Carl Harrington leaned back in his vintage Eames Lounge Chair, his glass of Dalmore Fifty perched in his left hand as William Brewster entered the study.
“Hope you don’t mind, Carl. I let myself in.”
“I don’t mind at all.” Carl gestured toward the matching Eames chair across from him. “Please, have a seat.”
“I never did like these retro chairs, they lean too far back for my taste. I’ll take the sofa.”
“Is that the Macallan twenty-six?”
“No, it’s the Dalmore.”
“Well you do like to slum it every now and then.”
Carl waved a flippant hand toward the bar. “Help yourself to whatever.”
William poured his two-finger glass of scotch neat, then swallowed the three-thousand dollar sip, and poured another. “Tell me, any thoughts on the game?”
“Plenty,” said Carl, “and all of them end with your pony losing fantastically.”
“It certainly appears that way,” he said. “But I’ve got it on good authority that a leak is coming soon. Something having to do with paid speeches to certain banking executives.”
“Really? That would be something. Think that will be enough to offset your pony’s rampant nationalism and my pony’s move to de-privatize the federal prison system?”
“Probably not. Oh well. At least we’ll have the fun of watching the squirm.”

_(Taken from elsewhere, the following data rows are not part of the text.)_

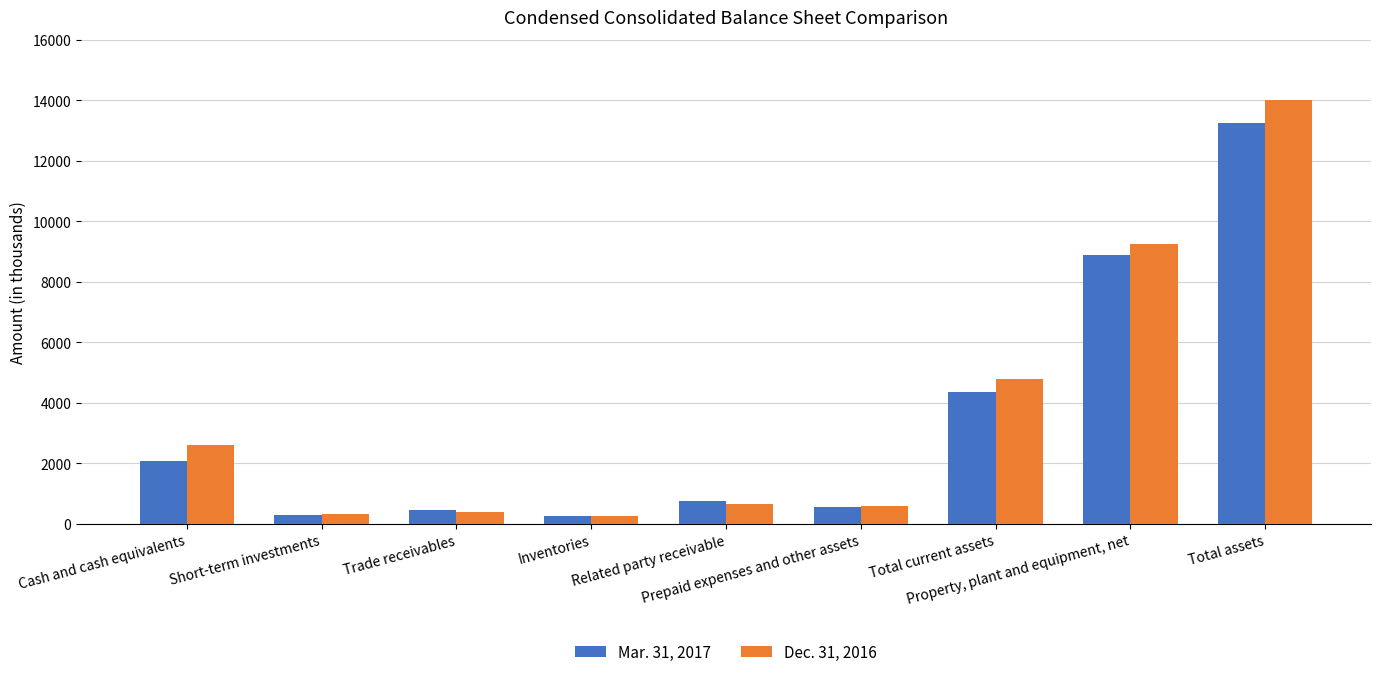

What is the value of the Mar. 31, 2017 bar at the 9th from the left?

13254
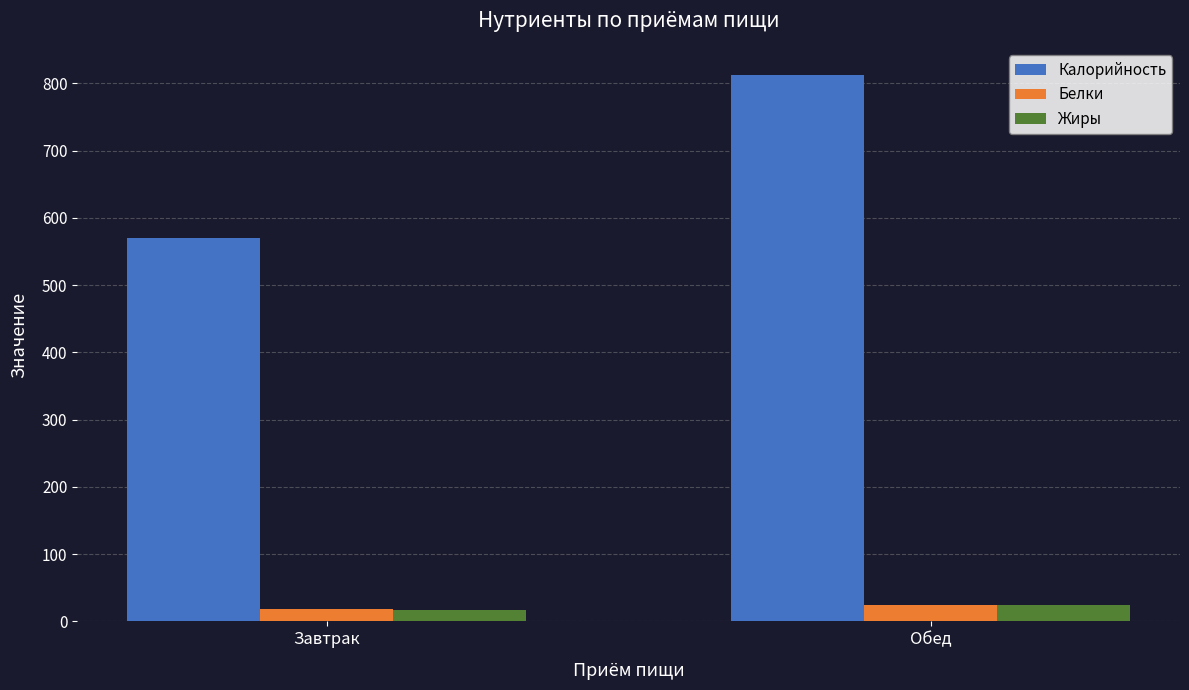

Reading right to left, list all the values displayed in this chart.

Калорийность: 812.1	570.1
Белки: 24.9	17.8
Жиры: 25.1	17.5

“Indeed. Good squirm with that.”
William leaned over conspiratorially to whisper, as though someone were listening, as if it would even matter is someone was. Carl knew what was coming next. A proposal of sorts. William made a habit of feigning shady character whenever he offered a deal. It made him feel diabolical, and he liked it.
“I’ll give you Short Line and Reading for your properties on Baltic and Mediterranean,” said William.
Carl simply scoffed. While that would be a deal well worth taking in any traditional game of Monopoly, this was no traditional game.
“I’ll take Amtrak off your hands when you finish that high speed rail, and you’re absolutely crazy if you think I’m giving you my Louisiana properties. That’s going to be beach front in ten years.”
“Well I had to try.” William held out his glass for a mock cheers. “But you caught me.”
“You see the plebs are protesting again?”
“When aren’t they protesting?” said William.
“Yes, well it seems that someone raised the prices of a life-saving allergy medicine six-hundred percent. This was of course after they lobbied to have it required at public schools and moved their corporation out of the country to lower their tax rate.”
“Ah, the dangers of big government corruption.”
“Big government? Will, you’re practically begging them to scream for single-payer. One of those pens only costs eleven dollars in Canada. That’s right next door.”
“Those nits don’t know what they’re protesting. The slightly rich think it’s a class war, and the lesser classes think it’s a race war. Let them think what they think, as long as they don’t actually think. That’s what I always say.”